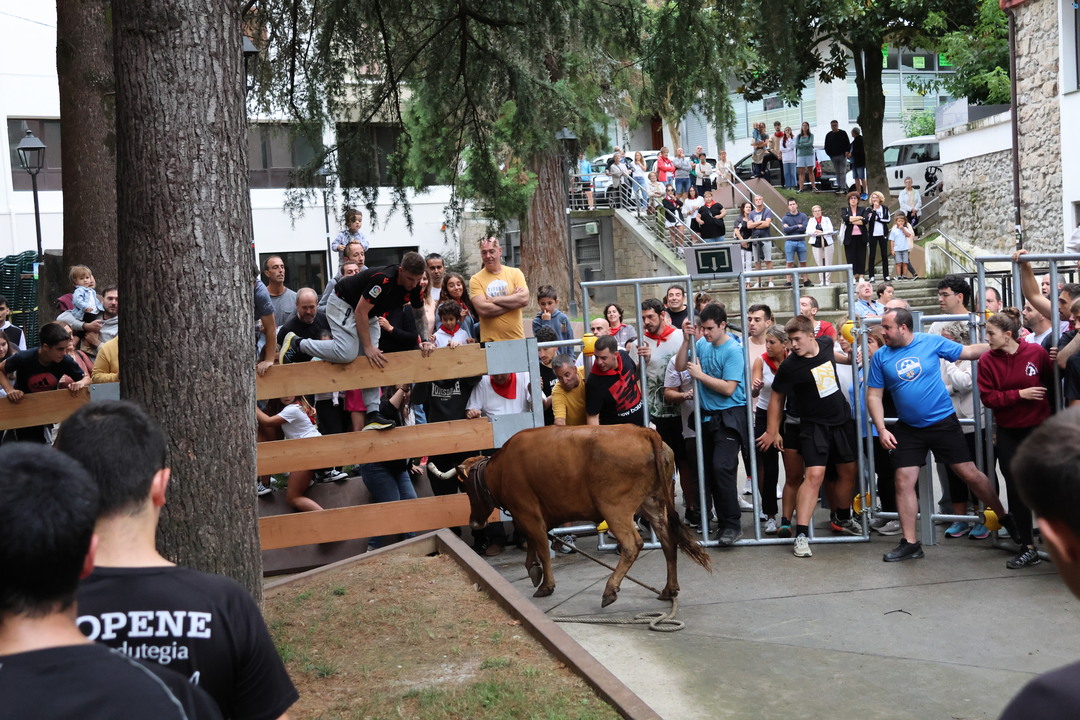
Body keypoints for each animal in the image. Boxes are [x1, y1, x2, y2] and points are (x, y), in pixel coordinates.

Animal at [447, 424, 711, 607]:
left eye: (467, 487)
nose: (474, 522)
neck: (501, 469)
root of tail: (643, 432)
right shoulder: (529, 516)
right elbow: (533, 544)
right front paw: (533, 570)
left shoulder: (528, 513)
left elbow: (542, 548)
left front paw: (546, 584)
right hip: (653, 504)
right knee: (668, 542)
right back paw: (669, 589)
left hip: (615, 508)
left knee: (632, 545)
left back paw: (610, 589)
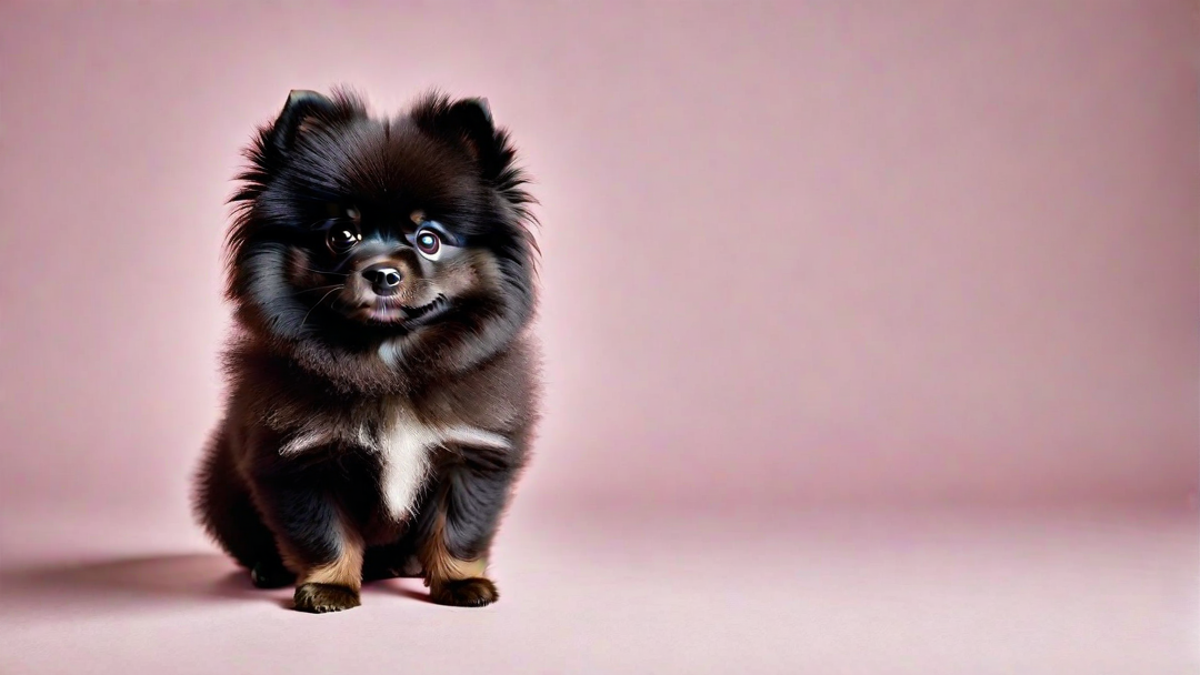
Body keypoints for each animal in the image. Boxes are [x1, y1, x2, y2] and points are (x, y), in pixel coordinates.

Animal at [192, 88, 540, 610]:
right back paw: (268, 569)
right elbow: (323, 533)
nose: (382, 273)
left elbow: (458, 527)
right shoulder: (297, 460)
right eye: (341, 235)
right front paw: (328, 587)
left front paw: (460, 583)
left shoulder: (472, 452)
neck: (386, 362)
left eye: (429, 239)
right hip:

+ + + + +

Among the entries above, how many lines include the word "shoulder"? Reply with the number only.

_YOUR SOLUTION_. 4